(Page images and extracted text)
§ §

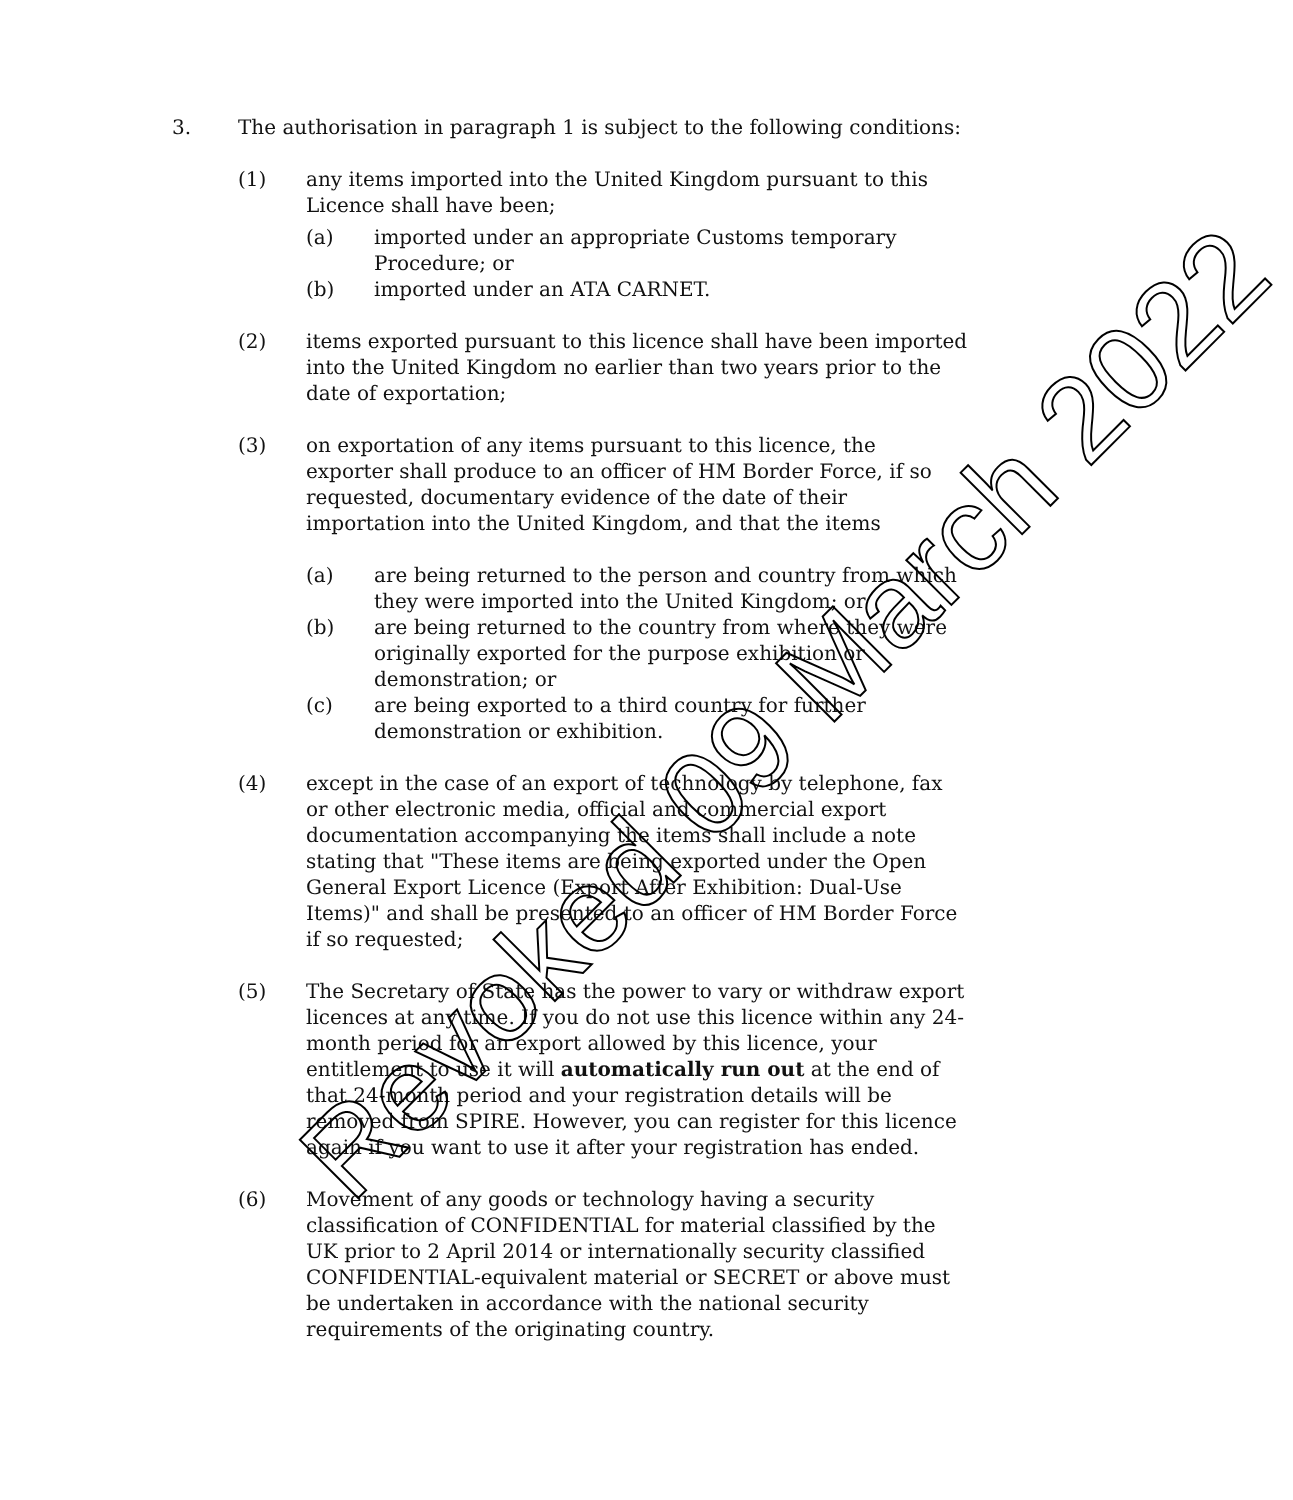3. The authorisation in paragraph 1 is subject to the following conditions:
(1) any items imported into the United Kingdom pursuant to this Licence shall have been;
(a) imported under an appropriate Customs temporary Procedure; or
(b) imported under an ATA CARNET.
(2) items exported pursuant to this licence shall have been imported into the United Kingdom no earlier than two years prior to the date of exportation;
(3) on exportation of any items pursuant to this licence, the exporter shall produce to an officer of HM Border Force, if so requested, documentary evidence of the date of their importation into the United Kingdom, and that the items
(a) are being returned to the person and country from which they were imported into the United Kingdom; or
(b) are being returned to the country from where they were originally exported for the purpose exhibition or demonstration; or
(c) are being exported to a third country for further demonstration or exhibition.
(4) except in the case of an export of technology by telephone, fax or other electronic media, official and commercial export documentation accompanying the items shall include a note stating that "These items are being exported under the Open General Export Licence (Export After Exhibition: Dual-Use Items)" and shall be presented to an officer of HM Border Force if so requested;
(5) The Secretary of State has the power to vary or withdraw export licences at any time. If you do not use this licence within any 24-month period for an export allowed by this licence, your entitlement to use it will automatically run out at the end of that 24-month period and your registration details will be removed from SPIRE. However, you can register for this licence again if you want to use it after your registration has ended.
(6) Movement of any goods or technology having a security classification of CONFIDENTIAL for material classified by the UK prior to 2 April 2014 or internationally security classified CONFIDENTIAL-equivalent material or SECRET or above must be undertaken in accordance with the national security requirements of the originating country.
Revoked 09 March 2022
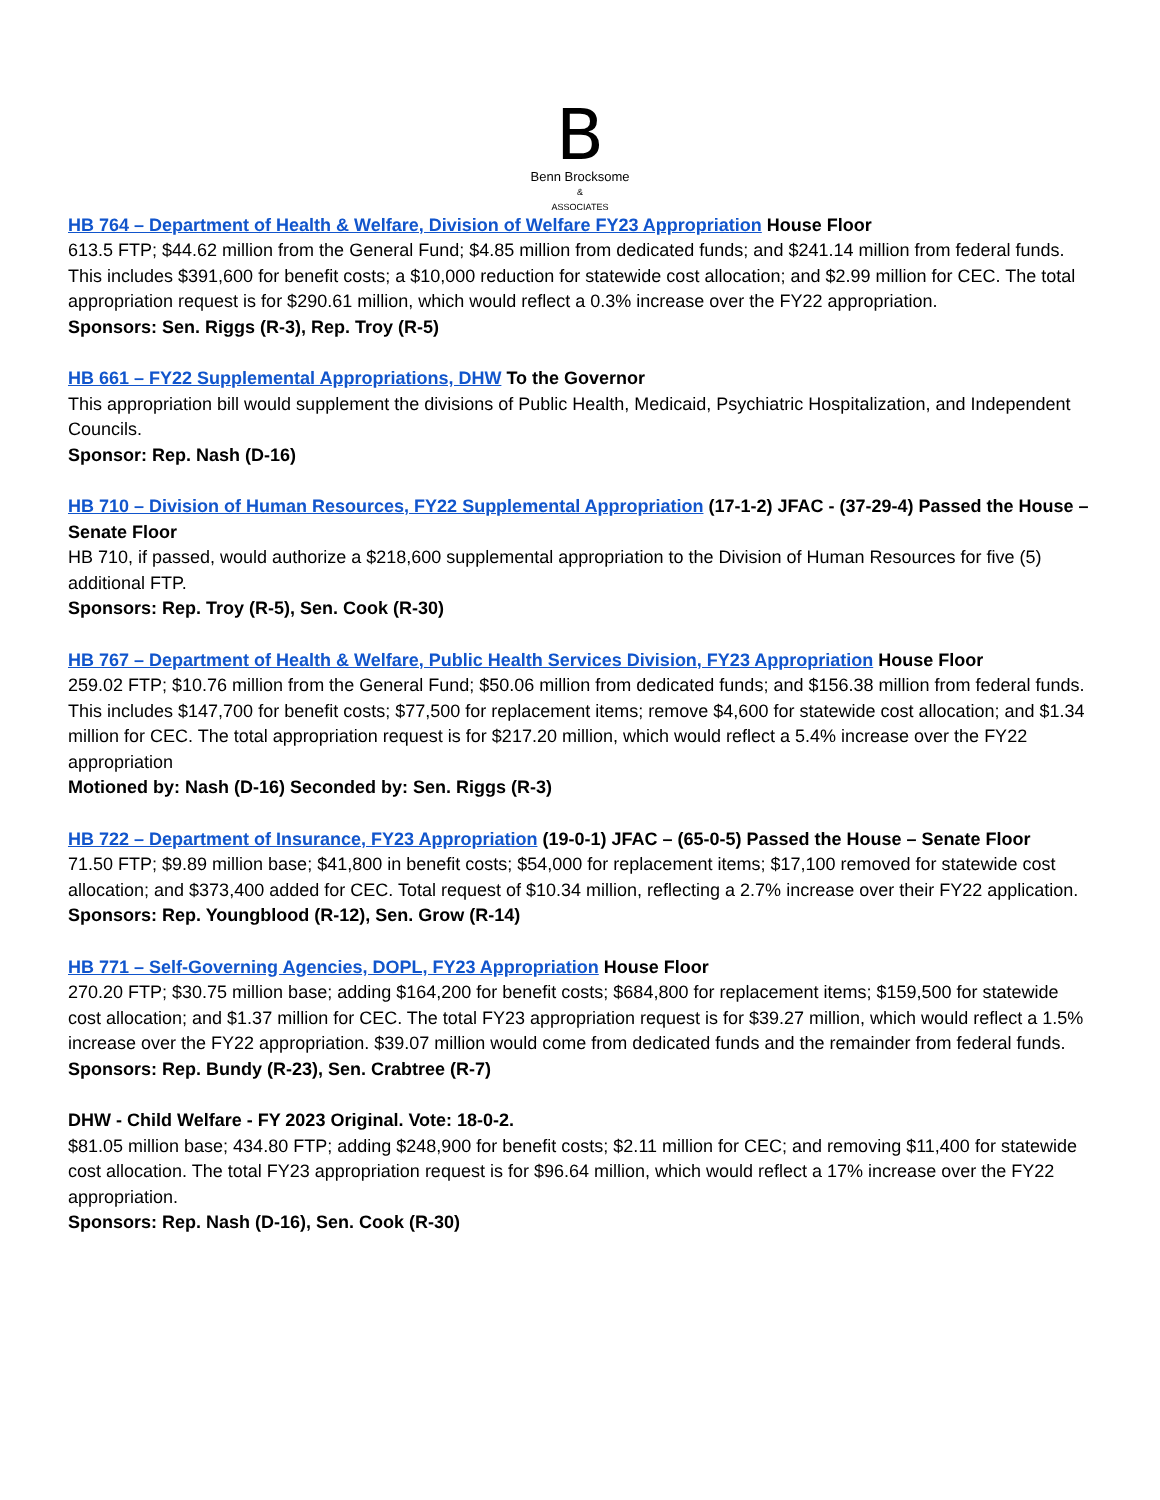B
Benn Brocksome
&
ASSOCIATES
HB 764 – Department of Health & Welfare, Division of Welfare FY23 Appropriation House Floor
613.5 FTP; $44.62 million from the General Fund; $4.85 million from dedicated funds; and $241.14 million from federal funds. This includes $391,600 for benefit costs; a $10,000 reduction for statewide cost allocation; and $2.99 million for CEC. The total appropriation request is for $290.61 million, which would reflect a 0.3% increase over the FY22 appropriation.
Sponsors: Sen. Riggs (R-3), Rep. Troy (R-5)
HB 661 – FY22 Supplemental Appropriations, DHW To the Governor
This appropriation bill would supplement the divisions of Public Health, Medicaid, Psychiatric Hospitalization, and Independent Councils.
Sponsor: Rep. Nash (D-16)
HB 710 – Division of Human Resources, FY22 Supplemental Appropriation (17-1-2) JFAC - (37-29-4) Passed the House – Senate Floor
HB 710, if passed, would authorize a $218,600 supplemental appropriation to the Division of Human Resources for five (5) additional FTP.
Sponsors: Rep. Troy (R-5), Sen. Cook (R-30)
HB 767 – Department of Health & Welfare, Public Health Services Division, FY23 Appropriation House Floor
259.02 FTP; $10.76 million from the General Fund; $50.06 million from dedicated funds; and $156.38 million from federal funds. This includes $147,700 for benefit costs; $77,500 for replacement items; remove $4,600 for statewide cost allocation; and $1.34 million for CEC. The total appropriation request is for $217.20 million, which would reflect a 5.4% increase over the FY22 appropriation
Motioned by: Nash (D-16) Seconded by: Sen. Riggs (R-3)
HB 722 – Department of Insurance, FY23 Appropriation (19-0-1) JFAC – (65-0-5) Passed the House – Senate Floor
71.50 FTP; $9.89 million base; $41,800 in benefit costs; $54,000 for replacement items; $17,100 removed for statewide cost allocation; and $373,400 added for CEC. Total request of $10.34 million, reflecting a 2.7% increase over their FY22 application.
Sponsors: Rep. Youngblood (R-12), Sen. Grow (R-14)
HB 771 – Self-Governing Agencies, DOPL, FY23 Appropriation House Floor
270.20 FTP; $30.75 million base; adding $164,200 for benefit costs; $684,800 for replacement items; $159,500 for statewide cost allocation; and $1.37 million for CEC. The total FY23 appropriation request is for $39.27 million, which would reflect a 1.5% increase over the FY22 appropriation. $39.07 million would come from dedicated funds and the remainder from federal funds.
Sponsors: Rep. Bundy (R-23), Sen. Crabtree (R-7)
DHW - Child Welfare - FY 2023 Original. Vote: 18-0-2.
$81.05 million base; 434.80 FTP; adding $248,900 for benefit costs; $2.11 million for CEC; and removing $11,400 for statewide cost allocation. The total FY23 appropriation request is for $96.64 million, which would reflect a 17% increase over the FY22 appropriation.
Sponsors: Rep. Nash (D-16), Sen. Cook (R-30)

§ §

PROBLEM> Copy out every entry above exactly. Leave the pictures out.

SOLUTION FOR THIS PROBLEM>
3. The authorisation in paragraph 1 is subject to the following conditions:
(1) any items imported into the United Kingdom pursuant to this Licence shall have been;
(a) imported under an appropriate Customs temporary Procedure; or
(b) imported under an ATA CARNET.
(2) items exported pursuant to this licence shall have been imported into the United Kingdom no earlier than two years prior to the date of exportation;
(3) on exportation of any items pursuant to this licence, the exporter shall produce to an officer of HM Border Force, if so requested, documentary evidence of the date of their importation into the United Kingdom, and that the items
(a) are being returned to the person and country from which they were imported into the United Kingdom; or
(b) are being returned to the country from where they were originally exported for the purpose exhibition or demonstration; or
(c) are being exported to a third country for further demonstration or exhibition.
(4) except in the case of an export of technology by telephone, fax or other electronic media, official and commercial export documentation accompanying the items shall include a note stating that "These items are being exported under the Open General Export Licence (Export After Exhibition: Dual-Use Items)" and shall be presented to an officer of HM Border Force if so requested;
(5) The Secretary of State has the power to vary or withdraw export licences at any time. If you do not use this licence within any 24-month period for an export allowed by this licence, your entitlement to use it will automatically run out at the end of that 24-month period and your registration details will be removed from SPIRE. However, you can register for this licence again if you want to use it after your registration has ended.
(6) Movement of any goods or technology having a security classification of CONFIDENTIAL for material classified by the UK prior to 2 April 2014 or internationally security classified CONFIDENTIAL-equivalent material or SECRET or above must be undertaken in accordance with the national security requirements of the originating country.
Revoked 09 March 2022
B
Benn Brocksome
&
ASSOCIATES
HB 764 – Department of Health & Welfare, Division of Welfare FY23 Appropriation House Floor
613.5 FTP; $44.62 million from the General Fund; $4.85 million from dedicated funds; and $241.14 million from federal funds. This includes $391,600 for benefit costs; a $10,000 reduction for statewide cost allocation; and $2.99 million for CEC. The total appropriation request is for $290.61 million, which would reflect a 0.3% increase over the FY22 appropriation.
Sponsors: Sen. Riggs (R-3), Rep. Troy (R-5)
HB 661 – FY22 Supplemental Appropriations, DHW To the Governor
This appropriation bill would supplement the divisions of Public Health, Medicaid, Psychiatric Hospitalization, and Independent Councils.
Sponsor: Rep. Nash (D-16)
HB 710 – Division of Human Resources, FY22 Supplemental Appropriation (17-1-2) JFAC - (37-29-4) Passed the House – Senate Floor
HB 710, if passed, would authorize a $218,600 supplemental appropriation to the Division of Human Resources for five (5) additional FTP.
Sponsors: Rep. Troy (R-5), Sen. Cook (R-30)
HB 767 – Department of Health & Welfare, Public Health Services Division, FY23 Appropriation House Floor
259.02 FTP; $10.76 million from the General Fund; $50.06 million from dedicated funds; and $156.38 million from federal funds. This includes $147,700 for benefit costs; $77,500 for replacement items; remove $4,600 for statewide cost allocation; and $1.34 million for CEC. The total appropriation request is for $217.20 million, which would reflect a 5.4% increase over the FY22 appropriation
Motioned by: Nash (D-16) Seconded by: Sen. Riggs (R-3)
HB 722 – Department of Insurance, FY23 Appropriation (19-0-1) JFAC – (65-0-5) Passed the House – Senate Floor
71.50 FTP; $9.89 million base; $41,800 in benefit costs; $54,000 for replacement items; $17,100 removed for statewide cost allocation; and $373,400 added for CEC. Total request of $10.34 million, reflecting a 2.7% increase over their FY22 application.
Sponsors: Rep. Youngblood (R-12), Sen. Grow (R-14)
HB 771 – Self-Governing Agencies, DOPL, FY23 Appropriation House Floor
270.20 FTP; $30.75 million base; adding $164,200 for benefit costs; $684,800 for replacement items; $159,500 for statewide cost allocation; and $1.37 million for CEC. The total FY23 appropriation request is for $39.27 million, which would reflect a 1.5% increase over the FY22 appropriation. $39.07 million would come from dedicated funds and the remainder from federal funds.
Sponsors: Rep. Bundy (R-23), Sen. Crabtree (R-7)
DHW - Child Welfare - FY 2023 Original. Vote: 18-0-2.
$81.05 million base; 434.80 FTP; adding $248,900 for benefit costs; $2.11 million for CEC; and removing $11,400 for statewide cost allocation. The total FY23 appropriation request is for $96.64 million, which would reflect a 17% increase over the FY22 appropriation.
Sponsors: Rep. Nash (D-16), Sen. Cook (R-30)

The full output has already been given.